Le MUba de Tourcoing est un lieu froid que l’exposition Baselitz / Leroy anime d’une foule de personnages peints. La première salle, haute et aveugle, que pénètre une lumière blanche et zénithale est remplie d’enfants renversés. Ils sont roses, jaunes, marron et verts, ce sont les frères, les sœurs, et Baselitz lui même qui, sur des toiles gigantesques, se répondent telles des vagues de rires bruyantes et syncopées. La peinture de Georg Baselitz est à ce prix, elle glisse et zigzague entre les traits des visages sans se soucier des éclaboussures et des accidents. L’artiste marche dessus à coup de brosses dégoulinantes, de haut en bas et de gauche à droite, il recouvre ses toiles d’un geste leste qui ressemble à celui, alerte, mais moins empreint d’automatisme, d’un laveur de carreau, voire de celui d’un plongeur de restaurant. Ainsi menée, l’huile marque les yeux, tend les contours des visages, creuse les bouches et les narines, elle y fait passer un souffle nerveux qui ne demande qu’à rebondir et postillonner entre les dents des modèles enfantins déployés sur les murs comme une guirlande d’anniversaire.

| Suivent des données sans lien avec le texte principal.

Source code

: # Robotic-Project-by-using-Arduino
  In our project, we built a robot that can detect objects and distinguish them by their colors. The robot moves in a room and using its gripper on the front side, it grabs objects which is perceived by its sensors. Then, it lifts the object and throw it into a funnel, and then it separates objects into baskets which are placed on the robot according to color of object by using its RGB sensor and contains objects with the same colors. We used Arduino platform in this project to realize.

En vis-à-vis, les toiles de Leroy portent le même mouvement, mais chez lui il est pris dans une épaisseur beaucoup plus profonde. On s’y enfonce, dans ces explosions voilées de poussière de peau. Les accidents y sont d’écume pétrifiée. Dans leur immobilité, les remous à la fois acérés et stoppés vibrent encore du bruit de leur naissance.

Alors que la peinture irrigue la figuration chez Baselitz, elle la pénètre chez Leroy ; elle s’y fraye un chemin, elle s’y applique comme un labour venu du sous-sol. Celle de l’Allemand est poisseuse comme un sol un lendemain de fête qui s’éternise, celle de Leroy, jonchée de braises et d’ossements, est calcifiée.

De loin, l’une et l’autre semblent lisses et, pareillement, se transforme dès que l’on s’en approche. À vouloir mieux voir on fini par se coller les cheveux à des restes de gras, de bière, de sueur et de fruits éclatés.